Crop Recommendation Based on Soil and Weather Conditions Using the K-Nearest Neighbors Algorithm
Abstract
The national food self-sufficiency program demands innovation in optimizing the selection of agricultural commodities based on environmental and weather conditions. This challenge is rooted in a fundamental problem faced by farmers—achieving harmony among soil characteristics, weather patterns, and suitable crops. In support of this initiative, it is necessary to develop a crop recommendation system based on machine learning that utilizes key soil and weather condition parameters. This study employs the K-Nearest Neighbors (KNN) algorithm, which functions by identifying the optimal value of ‘K’ to maximize classification accuracy.

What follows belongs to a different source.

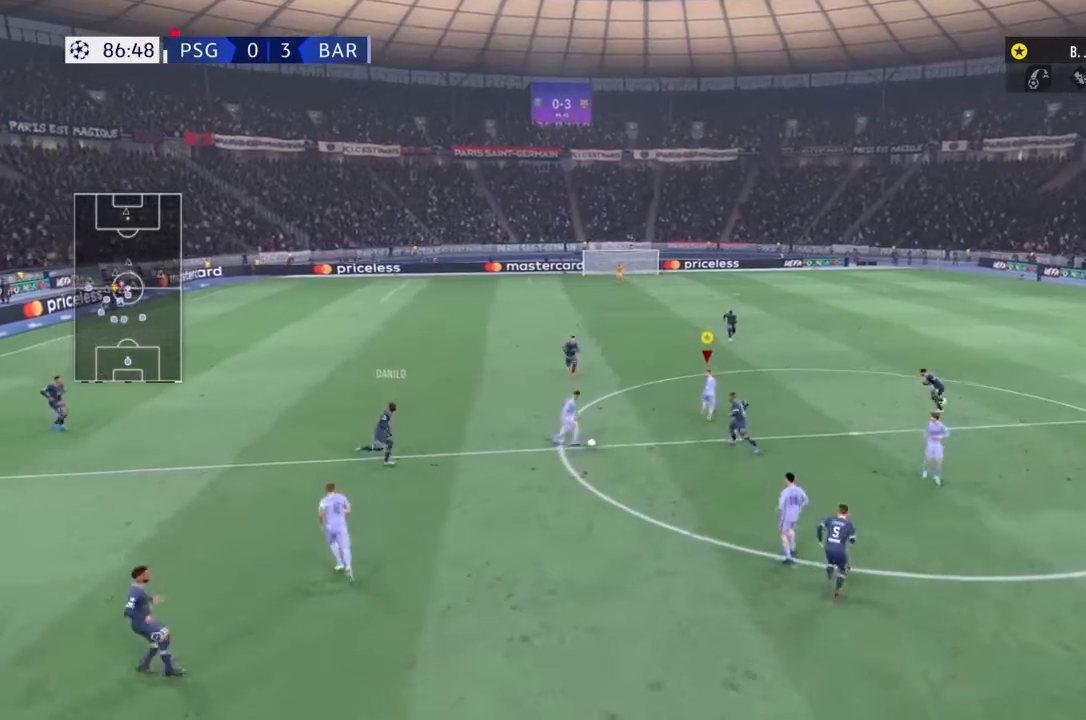
{"buttons": ["R2"], "left_stick": "up-right", "right_stick": "center", "events": [[166, "left_stick", "up-right"]]}
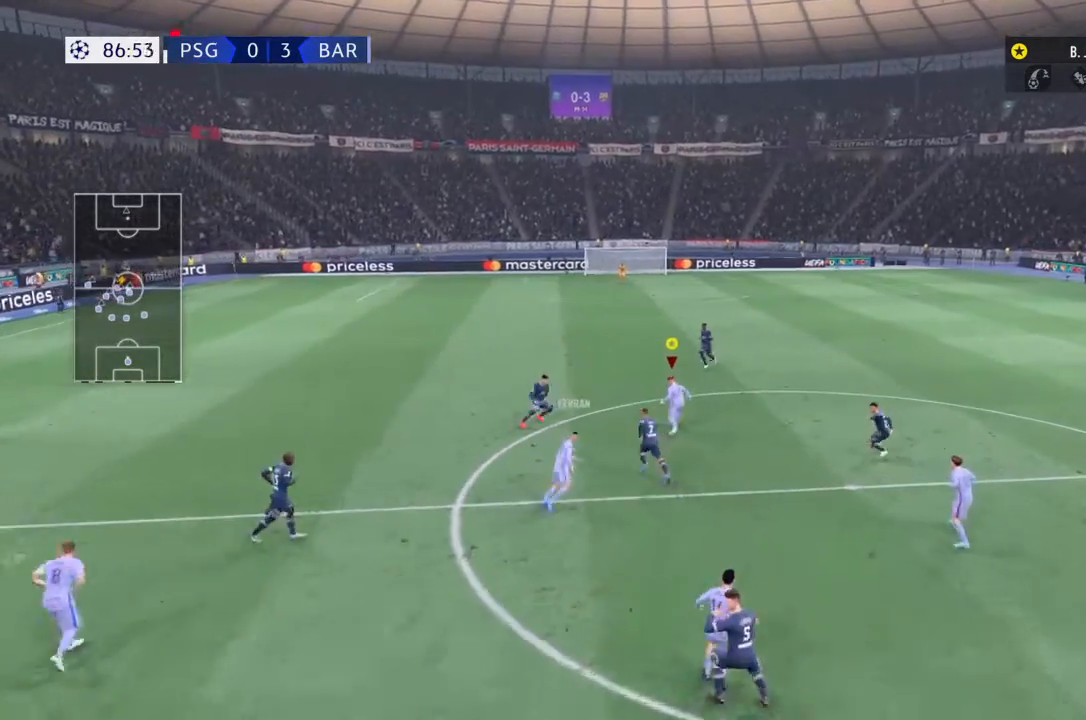
{"buttons": ["R2"], "left_stick": "up-left", "right_stick": "center", "events": [[100, "left_stick", "up"], [300, "left_stick", "up-left"]]}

The KNN algorithm is implemented in a crop recommendation system to classify 1,100 datasets representing ideal growing conditions for 11 crop types. These datasets were generated using a normal distribution approach with a 5% variation from the mean values, and were validated using a clipping function to ensure the data remained within ideal ranges. The results of this study demonstrate that the KNN algorithm achieves high accuracy 96,67% in utilizing soil and weather parameters to generate crop recommendations. The average probability score for the recommended crops was 83.33%. Based on experimental testing, rice was recommended during the rainy and extreme rainy seasons, soybeans were recommended during the dry season, and mung beans were most suitable during extreme dry conditions.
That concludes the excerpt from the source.